本文 ▸
+---+
柏まり岡山県立大教授に聞く キャリアアップの選択肢増を

 岡山県立大保健福祉学部の柏まり教授(幼児教育学)に保育士確保の現状や課題を聞いた。(伊丹友香)

 ―県内の保育士の待遇や職場環境は。

 待遇は随分と改善されてきた。賃金面では私立園も公立園と遜色ない初任給、手当を出すようになった。保育士は熱心であればあるほど、勤務時間が長くなる傾向があったが、働き方改革で保育現場も変わってきた。職場環境の改善に乗り出す私立園が増えてきた一方で取り組みが進んでいない園もあり、格差が拡大してきているように思う。

 ―首都圏や関西圏などからの保育士の求人が増えていると聞く。

 県外への就職希望がさほど多いとは感じない。指導する学生では20人のうち年に1人いるかどうかだ。
+---+
表示データ ▸
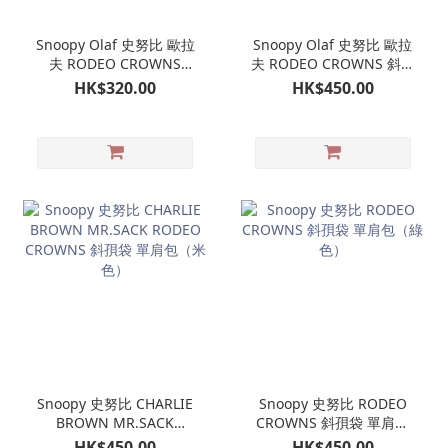
Snoopy Olaf 史努比 歐拉
Snoopy Olaf 史努比 歐拉
夫 RODEO CROWNS
夫 RODEO CROWNS 斜孭
TOTEBAG 上膊袋（藍
袋 單肩包（黑色）
HK$320.00
HK$450.00
色）
Snoopy 史努比 CHARLIE
Snoopy 史努比 RODEO
BROWN MR.SACK
CROWNS 斜孭袋 單肩包
RODEO CROWNS 斜孭袋
（綠色）
HK$450.00
HK$450.00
+---+
課題一覧 ▸
a - 本文の「待遇は随分と改善されてきた。」から「うち年に1人いるかどうかだ。」までを、両端を含めて書き写してください。その際、「私立園」を「民間園」に書き換えてください。
b - 保育士確保をめぐるインタビュー記事を、最後の文の後から書き継いでください。

課題への回答 ▸
a -
待遇は随分と改善されてきた。賃金面では民間園も公立園と遜色ない初任給、手当を出すようになった。保育士は熱心であればあるほど、勤務時間が長くなる傾向があったが、働き方改革で保育現場も変わってきた。職場環境の改善に乗り出す民間園が増えてきた一方で取り組みが進んでいない園もあり、格差が拡大してきているように思う。

 ―首都圏や関西圏などからの保育士の求人が増えていると聞く。

 県外への就職希望がさほど多いとは感じない。指導する学生では20人のうち年に1人いるかどうかだ。

b -
 ―保育士不足の解消に向けて離職防止や復職支援が求められている。

 若い保育士の離職の一因に理想と現実のギャップがある。養成校ではギャップを埋めようと、先輩の声を聞くといった取り組みを始めた。潜在保育士の発掘では、「仕事が大変」という以前のマイナスイメージが妨げになっている。今はワークライフバランス(仕事と生活の両立)が広がってきたと行政も園も情報発信する必要がある。

 ―新型コロナウイルスを受けた緊急事態宣言が出ても保育施設は休園しなかった。

 社会生活を維持するため、保育施設や保育士が必要だと示したのではないか。保育士は2003年に国家資格となり、生涯を通じてキャリアを高めていける職業になった。ライフステージに応じ、時短など柔軟な働き方に対応し、研修を行ったり役職を設けたりするなどキャリアアップの選択肢を増やすことが大切だ。保育士不足を解消するためにも役立つはずだ。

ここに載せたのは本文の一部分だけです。